Filter these entries so that only lines with the word "seek" remain.

(TASK INPUTS Opens)

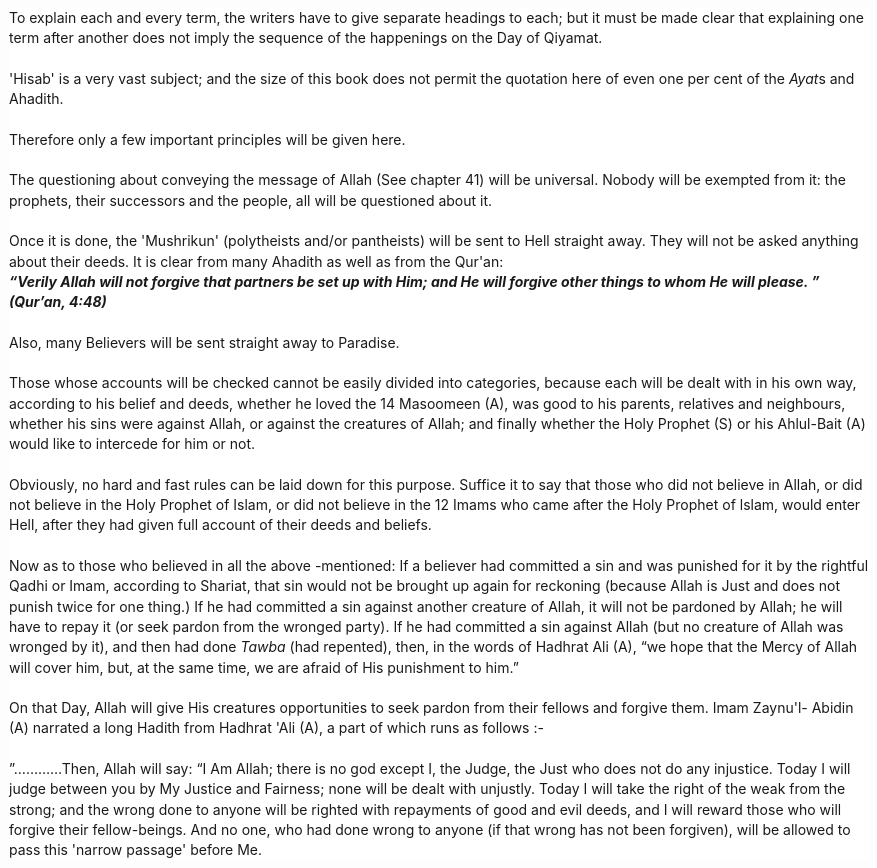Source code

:  To explain each and every term, the writers have to give separate
headings to each; but it must be made clear that explaining one term
after another does not imply the sequence of the happenings on the Day
of Qiyamat.  
    
 'Hisab' is a very vast subject; and the size of this book does not
permit the quotation here of even one per cent of the *Ayat*s and
Ahadith.  
    
 Therefore only a few important principles will be given here.  
    
 The questioning about conveying the message of Allah (See chapter 41)
will be universal. Nobody will be exempted from it: the prophets, their
successors and the people, all will be questioned about it.  
    
 Once it is done, the 'Mushrikun' (polytheists and/or pantheists) will
be sent to Hell straight away. They will not be asked anything about
their deeds. It is clear from many Ahadith as well as from the Qur'an:  
***“Verily Allah will not forgive that partners be set up with Him; and
He will forgive other things to whom He will please. ”*** ***(Qur’an,
4:48)***  
    
 Also, many Believers will be sent straight away to Paradise.  
    
 Those whose accounts will be checked cannot be easily divided into
categories, because each will be dealt with in his own way, according to
his belief and deeds, whether he loved the 14 Masoomeen (A), was good to
his parents, relatives and neighbours, whether his sins were against
Allah, or against the creatures of Allah; and finally whether the Holy
Prophet (S) or his Ahlul-Bait (A) would like to intercede for him or
not.  
    
 Obviously, no hard and fast rules can be laid down for this purpose.
Suffice it to say that those who did not believe in Allah, or did not
believe in the Holy Prophet of Islam, or did not believe in the 12 Imams
who came after the Holy Prophet of lslam, would enter Hell, after they
had given full account of their deeds and beliefs.  
    
 Now as to those who believed in all the above -mentioned: If a believer
had committed a sin and was punished for it by the rightful Qadhi or
Imam, according to Shariat, that sin would not be brought up again for
reckoning (because Allah is Just and does not punish twice for one
thing.) If he had committed a sin against another creature of Allah, it
will not be pardoned by Allah; he will have to repay it (or seek pardon
from the wronged party). If he had committed a sin against Allah (but no
creature of Allah was wronged by it), and then had done *Tawba* (had
repented), then, in the words of Hadhrat Ali (A), “we hope that the
Mercy of Allah will cover him, but, at the same time, we are afraid of
His punishment to him.”  
    
 On that Day, Allah will give His creatures opportunities to seek pardon
from their fellows and forgive them. Imam Zaynu'l- Abidin (A) narrated a
long Hadith from Hadhrat 'Ali (A), a part of which runs as follows :-  
    
 ”…………Then, Allah will say: “I Am Allah; there is no god except I, the
Judge, the Just who does not do any injustice. Today I will judge
between you by My Justice and Fairness; none will be dealt with
unjustly. Today I will take the right of the weak from the strong; and
the wrong done to anyone will be righted with repayments of good and
evil deeds, and I will reward those who will forgive their
fellow-beings. And no one, who had done wrong to anyone (if that wrong
has not been forgiven), will be allowed to pass this 'narrow passage'
before Me.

(TASK INPUTS Closes)

WRITTEN REPLY:
will not be pardoned by Allah; he will have to repay it (or seek pardon
 On that Day, Allah will give His creatures opportunities to seek pardon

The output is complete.